■ **EXCERPTED PASSAGE**
>>>>
1 Blessed is he whose transgressions are forgiven, whose sins are covered. 2 Blessed is the man whose sin the LORD does not count against him and in whose spirit is no deceit. 3 When I kept silent, my bones wasted away through my groaning all day long. 4 For day and night your hand was heavy upon me; my strength was sapped as in the heat of summer. Selah 5 Then I acknowledged my sin to you and did not cover up my iniquity. I said, “I will confess my transgressions to the LORD”- and you forgave the guilt of my sin. (Psalm 32:1-5 NIV)

We have too easily passed over the effects of sin upon our soul and as a result we are looking in all of the wrong places to try and find something or someone who can restore life to our lifeless souls. We are helpless, apart from Jesus, to deal with sins debilitating effects upon our lives. Asking me to absolve myself from my sin is as absurd as asking me to move the stars in the heavens, turn the sun off during the heat of the day, teach a newborn baby not to cry, or stop the earth from spinning. It can’t be done. It has never been done. It will never be possible.
<<<<
■ **TASKS**
A) According to the Psalm 32 passage, what happened to the speaker's bones during the time the speaker kept silent?
B) From the Psalm 32 passage, give again the part that opens with the words containing "We have too" and closes with "never be possible.".
C) Carry on the Psalm 32 passage past its final sentence.
The entries that follow have no connection to the Psalm 32 passage.

■ **SOURCE INFORMATION**
>>>>
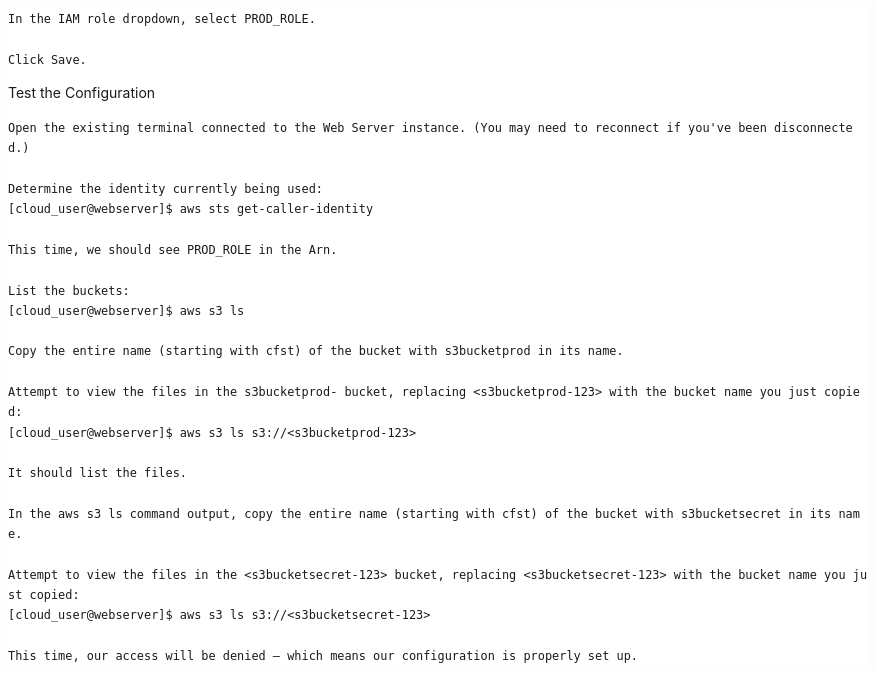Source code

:     In the IAM role dropdown, select PROD_ROLE.

    Click Save.

Test the Configuration

    Open the existing terminal connected to the Web Server instance. (You may need to reconnect if you've been disconnected.)

    Determine the identity currently being used:
    [cloud_user@webserver]$ aws sts get-caller-identity

    This time, we should see PROD_ROLE in the Arn.

    List the buckets:
    [cloud_user@webserver]$ aws s3 ls

    Copy the entire name (starting with cfst) of the bucket with s3bucketprod in its name.

    Attempt to view the files in the s3bucketprod- bucket, replacing <s3bucketprod-123> with the bucket name you just copied:
    [cloud_user@webserver]$ aws s3 ls s3://<s3bucketprod-123>

    It should list the files.

    In the aws s3 ls command output, copy the entire name (starting with cfst) of the bucket with s3bucketsecret in its name.

    Attempt to view the files in the <s3bucketsecret-123> bucket, replacing <s3bucketsecret-123> with the bucket name you just copied:
    [cloud_user@webserver]$ aws s3 ls s3://<s3bucketsecret-123>

    This time, our access will be denied — which means our configuration is properly set up.
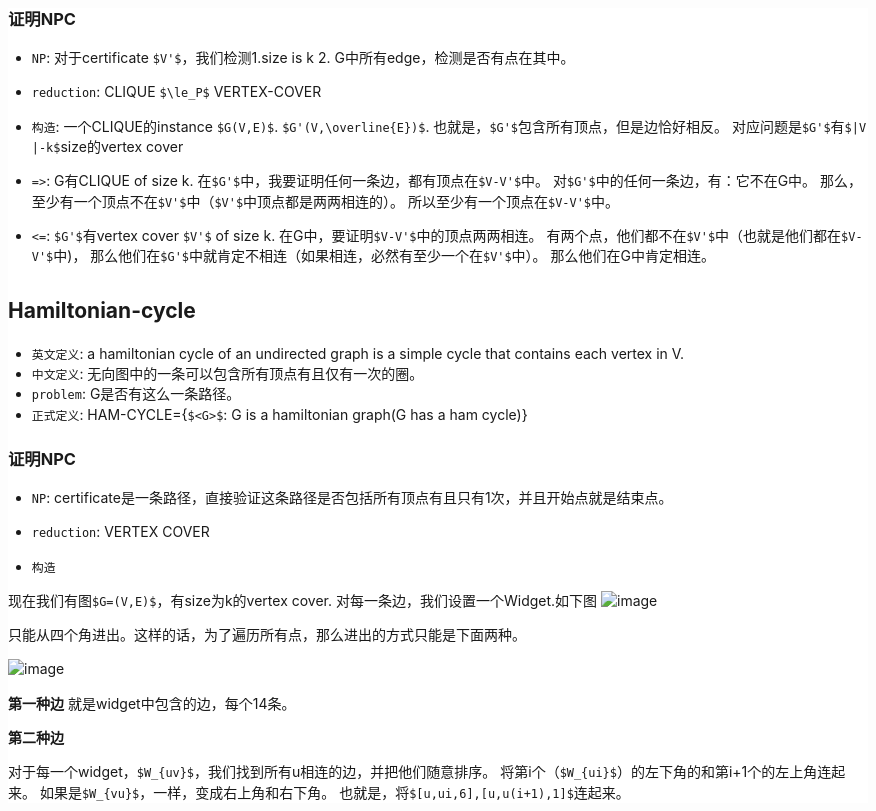 ### 证明NPC

* `NP`:
对于certificate `$V'$`，我们检测1.size is k 2. G中所有edge，检测是否有点在其中。

* `reduction`: CLIQUE `$\le_P$` VERTEX-COVER

* `构造`:
一个CLIQUE的instance `$G(V,E)$`. `$G'(V,\overline{E})$`.
也就是，`$G'$`包含所有顶点，但是边恰好相反。
对应问题是`$G'$`有`$|V|-k$`size的vertex cover


* `=>`:
G有CLIQUE of size k. 在`$G'$`中，我要证明任何一条边，都有顶点在`$V-V'$`中。
对`$G'$`中的任何一条边，有：它不在G中。
那么，至少有一个顶点不在`$V'$`中（`$V'$`中顶点都是两两相连的）。
所以至少有一个顶点在`$V-V'$`中。

* `<=`:
`$G'$`有vertex cover `$V'$` of size k. 在G中，要证明`$V-V'$`中的顶点两两相连。
有两个点，他们都不在`$V'$`中（也就是他们都在`$V-V'$`中)，
那么他们在`$G'$`中就肯定不相连（如果相连，必然有至少一个在`$V'$`中）。
那么他们在G中肯定相连。


Hamiltonian-cycle
-------------------

* `英文定义`: a hamiltonian cycle of an undirected graph
is a simple cycle that contains each vertex in V.
* `中文定义`: 无向图中的一条可以包含所有顶点有且仅有一次的圈。
* `problem`: G是否有这么一条路径。
* `正式定义`: HAM-CYCLE={`$<G>$`: G is a hamiltonian graph(G has a ham cycle)}

### 证明NPC

* `NP`: certificate是一条路径，直接验证这条路径是否包括所有顶点有且只有1次，并且开始点就是结束点。
* `reduction`: VERTEX COVER

* `构造`

现在我们有图`$G=(V,E)$`，有size为k的vertex cover. 对每一条边，我们设置一个Widget.如下图
![image](https://farm9.staticflickr.com/8568/15887792145_c83e588b4c_m.jpg)

只能从四个角进出。这样的话，为了遍历所有点，那么进出的方式只能是下面两种。

![image](https://farm9.staticflickr.com/8609/15700237978_576f557c45_n.jpg)

**第一种边** 就是widget中包含的边，每个14条。

**第二种边**

对于每一个widget，`$W_{uv}$`，我们找到所有u相连的边，并把他们随意排序。
将第i个（`$W_{ui}$`）的左下角的和第i+1个的左上角连起来。
如果是`$W_{vu}$`，一样，变成右上角和右下角。
也就是，将`$[u,ui,6],[u,u(i+1),1]$`连起来。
<<<<
■ **TASK-BY-TASK OUTPUTS**
A) They wasted away through groaning all day long.

B)
We have too easily passed over the effects of sin upon our soul and as a result we are looking in all of the wrong places to try and find something or someone who can restore life to our lifeless souls. We are helpless, apart from Jesus, to deal with sins debilitating effects upon our lives. Asking me to absolve myself from my sin is as absurd as asking me to move the stars in the heavens, turn the sun off during the heat of the day, teach a newborn baby not to cry, or stop the earth from spinning. It can’t be done. It has never been done. It will never be possible.

C)
If it were possible for people to do away with their sin with fine works, eloquent words, or a thorough washing then Martin Luther would have been our model for how to deal with sin.

Martin Luther never intended to begin the Protestant Reformation. He was on his way to becoming a successful lawyer when, as a promising 22-year-old university student, on July 2, 1505, he was caught in a violent thunderstorm while riding on horseback. Lightning struck close to Martin and it threw him to the ground. He was so terrified and afraid of dying that he prayed to St. Anne to save him. Martin said, “If you will spare my life I will give my life to entering the monastery and becoming a monk.”

Luther kept his vow and pursued the monastic life with an intensity that went far beyond the already strict requirements. He wore himself out with prayer, confession, and fasting. He wore out his superiors with the excessive amount of time he spent in the confessional pouring over his heart and soul to find every error, every sin that would keep him from right-standing with God. Martin Luther would spend so much time in the confessional that on more than one occasion the Father Confessor accused him of trying to get out of doing work.

The Father Confessor’s reprimand did not deter Martin from searching his soul. Each day in the confessional, when he had finally exhausted all of the sins he had committed he would leave the confessional feeling clean, released from the prison cell of his sin, and in fellowship with God. That is until his mind would be quickened by God’s Spirit with some sin that he had failed to confess. At that very moment the weight of his sin would engulf him and Martin would feel crushed under the weight of his sin once again.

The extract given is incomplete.